こんにちは、GRIのシニア分析官のA.K.です。先日、初めてプロジェクトの中で抽出ファイルの増分更新をする機会があり、設定の方法にいろいろ悩みました。
同じ悩みを抱えた方向けに今回は増分更新の設定について、いくつかの更新パターンを想定した検証結果をご共有しようかと思います。
抽出ファイルの増分更新とは?
Tableauの抽出ファイルは2種類の更新方法があります。
- 完全更新:すべてのデータを洗い替えする更新方法
- 増分更新:特定の条件に基づいて、差分のみを更新する方法
データ量が小さい場合には、参照元テーブルの更新パターンを考慮しなくて済むため完全更新をお勧めします。ただデータ量が多い場合には、処理時間を減らすためにも増分更新が適しています。
特にTableau Cloud上で抽出ファイルを更新する場合には、抽出処理は2時間以内に収めないといけないという制約があります。この制約をクリアするために増分更新にせざるを得ない状況などが発生します。
増分更新の設定の種類
増分更新の設定の開き方は下記を参照してください。
リンク:抽出の増分更新を構成する
増分更新は、データの変更差分のみを特定して変更があった箇所だけが更新される仕組みです。この時、変更されたかどうかは特定の列を参照して判断されます。
増分更新には、下記の赤枠箇所で示すように3種類のオプションがあります。

- 「更新する最小日付範囲」を設定する
- 「詳細設定」で設定する
- 最後に追加された行を置き換えます
- 最後に追加された行を置き換えないでください
「①更新する最小日付範囲」を設定した場合、「②詳細設定」は選択ができないです。

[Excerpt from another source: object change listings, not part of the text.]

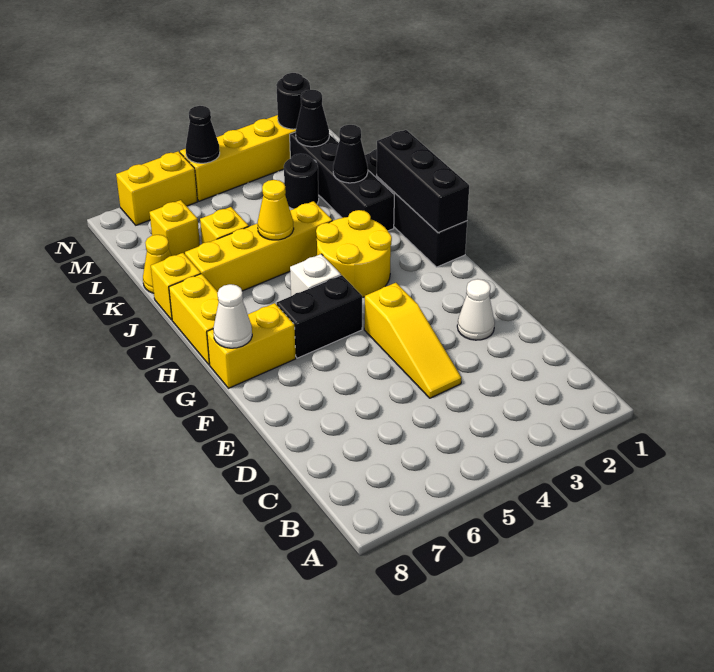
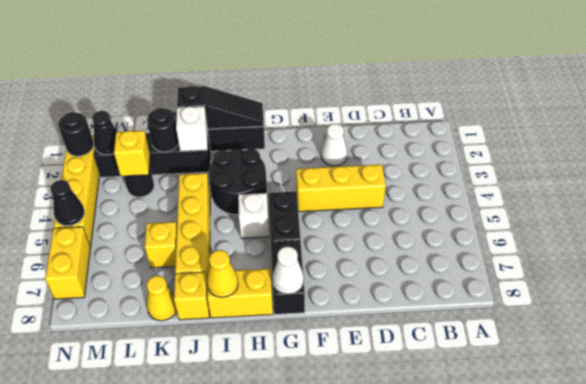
yellow slope D4:F4 level 1 top F -> yellow brick D4:F4 level 1
yellow brick G7:G8 level 1 -> black brick G7:G8 level 1
black brick H1:J1 level 2 -> black slope H1:J1 level 2 top J
yellow round brick H3:I4 level 1 -> black round brick H3:I4 level 1
none -> white brick J2 level 2
yellow cone J5 level 2 -> yellow cone I8 level 2
black cone K2 level 2 -> black round brick K2 level 2
yellow brick L7 level 1 -> yellow brick L3 level 2

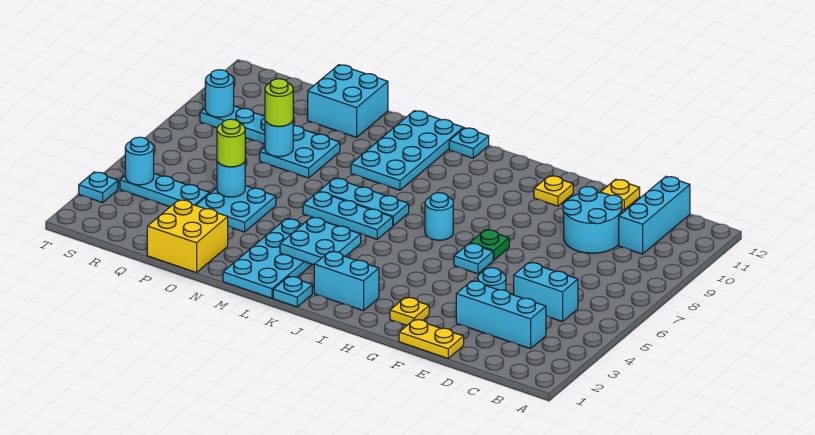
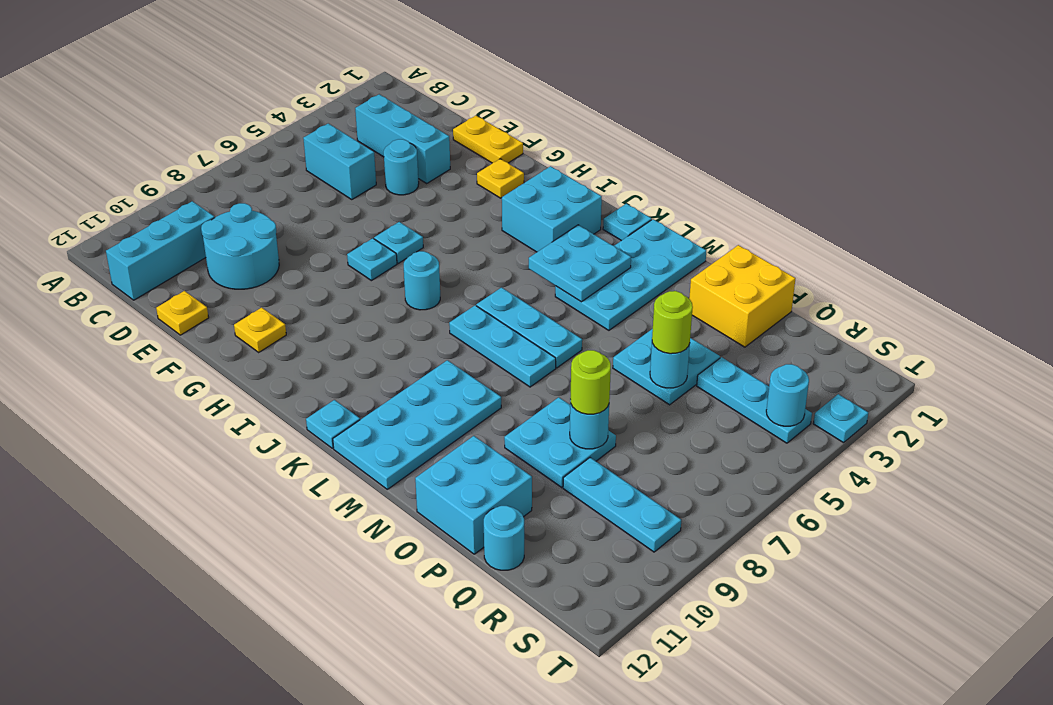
green plate G7 level 1 -> cyan plate G7 level 1
cyan brick I2:J2 level 1 -> cyan brick I2:J3 level 1
cyan round brick S9 level 2 -> cyan round brick Q12 level 1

また「②詳細設定」で設定した場合でも、どちら片方のオプションしか選択できないです。
今回は元データの更新パターンと上記の各オプションの設定によって、抽出ファイルのデータがどのように変化するかをまとめていきます。
検証内容
今回の検証では、元データの更新パターンとして下記の3種類を想定して考えてみます。
条件1:新しいレコードが追加される

条件2:既存のレコードが削除される

条件3:既存のレコードの値が書き換わる

検証結果
①.「更新する最小日付範囲」を設定する
更新する最小日付範囲を1ヵ月として、条件1~3のデータソースで増分更新を行うと、抽出ファイルの中身は下記のように変化します。
条件1:新しいレコードが追加される

条件2:既存のレコードが削除される

条件3:既存のレコードの値が書き換わる

更新する最小範囲が1ヵ月の場合には、
- 最新日から数えて新しいレコードがあれば追加する
- 最新日から直近1ヵ月間分のみ遡及して、データに削除・変更がある場合には該当箇所を更新する
という挙動になりました。
②-1.最後に追加された行を置き換えます
詳細オプションの内、「最後に追加された行を置き換え」を選択した状態で条件1~3のデータソースで増分更新を行うと、抽出ファイルの中身は下記のように変化します。
条件1:新しいレコードが追加される

条件2:既存のレコードが削除される

条件3:既存のレコードの値が書き換わる

「最後に追加された行を置き換え」のオプションでは、最新の行のみを対象とするため、今回の条件設定では、更新する最小日付範囲を1ヵ月の場合と全く同じ挙動となりました。
②-2.最後に追加された行を置き換えないでください
残りのオプションである「最後に追加された行を置き換えないでください」を選択した状態で条件1~3のデータソースで増分更新を行うと、抽出ファイルの中身は下記のように変化します。
条件1:新しいレコードが追加される

条件2:既存のレコードが削除される

条件3:既存のレコードの値が書き換わる

「最後に追加された行を置き換えないでください」のオプションでは、新しく追加されたデータのインサートのみ行われる挙動となりました。
検証結果まとめ
上記の検証結果に加えて、データソースの状態と各オプションの設定を細かく変更することで、下記の挙動となることが分かりました。
Tableau Cloud上での運用を考える上では抽出ファイルを作るためのデータソースの更新パターンと増分更新の設定による更新パターンが一致している必要があります。非常に細かい内容ではありますが、今回の検証結果が少しでも参考になれば幸いです。